# CoDUO Punkbuster Help



## Krimson390 (Sep 23, 2007)

Hi I am having problems with my CoDUO (1.5) MP and I was wondering if anyone can help. Whenever I try to connect to a punkbuster server I can join the game but then 30 seconds into it it says:

"Server Disconnected - Has been kicked via Punkbuster (For 0 minutes)...RESTRICTION: Service Communication Failure: PnkBstrA.exe

Any tips or help would be appreciated :smile:


----------



## pharoah (Aug 28, 2006)

goto the punkbuster site check for any updates.also there is a known problem with some of the latest game updates,and punkbuster.


----------



## Krimson390 (Sep 23, 2007)

I have already tried that sereral times :sigh: Any other suggestios as to what i should do?
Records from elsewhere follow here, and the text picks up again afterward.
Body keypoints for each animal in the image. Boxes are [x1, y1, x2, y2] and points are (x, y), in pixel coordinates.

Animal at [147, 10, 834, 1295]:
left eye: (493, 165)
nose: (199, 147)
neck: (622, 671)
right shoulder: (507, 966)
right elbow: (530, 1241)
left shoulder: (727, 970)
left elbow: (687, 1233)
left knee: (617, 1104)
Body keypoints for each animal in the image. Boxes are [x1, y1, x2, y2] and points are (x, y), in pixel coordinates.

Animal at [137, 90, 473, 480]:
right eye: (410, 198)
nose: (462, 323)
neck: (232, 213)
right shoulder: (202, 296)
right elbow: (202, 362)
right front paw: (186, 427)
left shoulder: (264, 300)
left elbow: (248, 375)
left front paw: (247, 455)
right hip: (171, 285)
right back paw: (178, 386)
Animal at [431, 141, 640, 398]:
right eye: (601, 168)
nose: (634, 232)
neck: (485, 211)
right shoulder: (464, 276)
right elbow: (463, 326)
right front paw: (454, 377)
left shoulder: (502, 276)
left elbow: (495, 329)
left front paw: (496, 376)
Please any suggestions will help!!


----------



## pharoah (Aug 28, 2006)

have you tried reinstalling punkbuster?how about the game itself?reinstalling them may fix the problem.


----------



## Krimson390 (Sep 23, 2007)

Have already done that too...although this time when I tried it again it loaded pnkBstrA.exe but not pnkBstrB.exe and then when i got kicked it said kicked for not loading pnkBstrB this time....Anyone know how I get both to run?


----------



## koala (Mar 27, 2005)

To save time, can you tell us what else you've already tried?


----------



## Krimson390 (Sep 23, 2007)

I've tried uninstalling/reinstallng game. Didnt change anything...I checked my firewall to see if something was blocking the pnkbstr.exe files. Tried reinstalling pb several times...no changes. I dont know what else to do :4-dontkno


----------



## IAmNutsAboutPCs (Sep 29, 2007)

Press Ctrl-Alt-Delete and on the *Processes* tab do you see a process called *PnkBstrA.exe*?

If not click Start > Run and type *MSCONFIG* and hit OK.
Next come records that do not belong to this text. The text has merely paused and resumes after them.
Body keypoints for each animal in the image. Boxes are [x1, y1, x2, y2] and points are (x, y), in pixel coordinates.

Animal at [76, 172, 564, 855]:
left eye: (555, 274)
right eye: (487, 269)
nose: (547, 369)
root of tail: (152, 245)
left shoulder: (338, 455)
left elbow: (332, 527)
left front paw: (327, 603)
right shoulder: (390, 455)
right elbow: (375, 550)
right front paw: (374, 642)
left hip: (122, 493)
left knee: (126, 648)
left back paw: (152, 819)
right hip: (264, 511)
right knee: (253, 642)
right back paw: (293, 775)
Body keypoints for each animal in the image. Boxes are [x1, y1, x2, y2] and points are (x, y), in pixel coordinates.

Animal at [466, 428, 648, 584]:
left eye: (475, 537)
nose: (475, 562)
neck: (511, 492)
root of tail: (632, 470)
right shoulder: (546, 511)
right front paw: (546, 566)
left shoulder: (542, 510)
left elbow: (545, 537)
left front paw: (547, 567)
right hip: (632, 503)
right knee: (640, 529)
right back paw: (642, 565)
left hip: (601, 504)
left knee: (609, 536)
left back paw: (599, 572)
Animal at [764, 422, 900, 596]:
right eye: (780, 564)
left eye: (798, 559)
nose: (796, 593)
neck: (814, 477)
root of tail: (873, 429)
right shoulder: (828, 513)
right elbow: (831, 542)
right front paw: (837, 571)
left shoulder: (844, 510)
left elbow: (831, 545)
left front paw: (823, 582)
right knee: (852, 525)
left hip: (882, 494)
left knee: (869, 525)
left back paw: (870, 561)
On the *Services* tab you should have *PnkBstrA* somewhere in the list, make sure that it is ticked, press OK and restart your system.

This should do the trick.

If it doesn't, simply go to the Windows Task Manager again and click File > New Task (Run...) and type *PnkBstrA.exe* in the box and click OK, you will have to do this every time you want to play COD2, BF2 etc.


----------



## Krimson390 (Sep 23, 2007)

I think will work but whenever I click the run and type pnkBstrA.exe it opens but then 15 seconds later it closes automatically...any help on how to make it so it runs continously?


----------



## IAmNutsAboutPCs (Sep 29, 2007)

What about the first part of my post?


----------



## Krimson390 (Sep 23, 2007)

Yes under my processes there is a pnkBstrA.exe but no pnkBstrB.exe...I think I need both in order for it to work again...


----------



## IAmNutsAboutPCs (Sep 29, 2007)

Read all of my post man!!!

This bit:



IAmNutsAboutPCs said:


> If not click Start > Run and type *MSCONFIG* and hit OK.
> 
> On the *Services* tab you should have *PnkBstrA* somewhere in the list, make sure that it is ticked, press OK and restart your system.
> 
> This should do the trick.


----------



## FLOBIE (Nov 8, 2007)

guys im having the same problem somwhat with my BF1942 but when i open my task mgr the top part is gone ! i dot know what i did, theirs no list across the top of files,processes,services .. what did i hit and how do i get it back so i can do what you said? any ideas. thank you
flobie


----------